Material to process:
■ ■ ■ ■ ■

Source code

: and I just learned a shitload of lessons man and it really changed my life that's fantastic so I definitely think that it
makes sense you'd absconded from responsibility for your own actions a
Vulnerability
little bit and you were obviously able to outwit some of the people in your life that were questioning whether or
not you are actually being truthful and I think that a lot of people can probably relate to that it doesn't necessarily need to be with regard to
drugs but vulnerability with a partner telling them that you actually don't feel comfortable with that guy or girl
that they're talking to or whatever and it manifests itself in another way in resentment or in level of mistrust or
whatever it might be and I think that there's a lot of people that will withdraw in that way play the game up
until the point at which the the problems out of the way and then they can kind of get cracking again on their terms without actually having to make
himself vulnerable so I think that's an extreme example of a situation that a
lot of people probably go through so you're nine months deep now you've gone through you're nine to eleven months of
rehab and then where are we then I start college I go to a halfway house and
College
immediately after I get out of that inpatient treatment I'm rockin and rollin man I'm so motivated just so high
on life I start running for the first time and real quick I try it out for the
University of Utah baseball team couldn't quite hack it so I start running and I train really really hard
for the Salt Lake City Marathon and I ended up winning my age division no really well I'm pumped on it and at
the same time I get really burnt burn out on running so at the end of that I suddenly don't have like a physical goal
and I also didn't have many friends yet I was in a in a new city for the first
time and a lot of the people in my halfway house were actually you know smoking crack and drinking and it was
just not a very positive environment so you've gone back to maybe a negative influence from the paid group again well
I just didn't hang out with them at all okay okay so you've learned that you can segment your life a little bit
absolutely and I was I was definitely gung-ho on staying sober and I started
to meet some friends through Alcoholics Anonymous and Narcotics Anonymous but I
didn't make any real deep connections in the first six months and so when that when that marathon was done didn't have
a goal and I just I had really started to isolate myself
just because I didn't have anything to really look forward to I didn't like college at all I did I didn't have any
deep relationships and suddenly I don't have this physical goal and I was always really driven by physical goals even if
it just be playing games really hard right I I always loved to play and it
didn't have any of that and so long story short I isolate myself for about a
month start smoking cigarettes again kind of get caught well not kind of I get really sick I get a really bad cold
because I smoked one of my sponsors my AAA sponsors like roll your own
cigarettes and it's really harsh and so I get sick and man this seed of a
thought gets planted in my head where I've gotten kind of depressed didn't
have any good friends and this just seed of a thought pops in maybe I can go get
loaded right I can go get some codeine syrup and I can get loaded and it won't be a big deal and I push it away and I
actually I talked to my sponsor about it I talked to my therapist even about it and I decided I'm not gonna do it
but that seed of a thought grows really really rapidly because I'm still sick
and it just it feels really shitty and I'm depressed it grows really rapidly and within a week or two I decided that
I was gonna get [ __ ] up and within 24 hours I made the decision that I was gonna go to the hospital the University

■ ■ ■ ■ ■

The problem:
Please lay out the data from the line with "think that it" up to and including the line with "that they're talking" as a Markdown table with the columns Row and Line, skipping blank lines.

Reply to the task:
| Row | Line |
|---|---|
| 1 | : and I just learned a shitload of lessons man and it really changed my life that's fantastic so I definitely think that it |
| 2 | makes sense you'd absconded from responsibility for your own actions a |
| 3 | Vulnerability |
| 4 | little bit and you were obviously able to outwit some of the people in your life that were questioning whether or |
| 5 | not you are actually being truthful and I think that a lot of people can probably relate to that it doesn't necessarily need to be with regard to |
| 6 | drugs but vulnerability with a partner telling them that you actually don't feel comfortable with that guy or girl |
| 7 | that they're talking to or whatever and it manifests itself in another way in resentment or in level of mistrust or |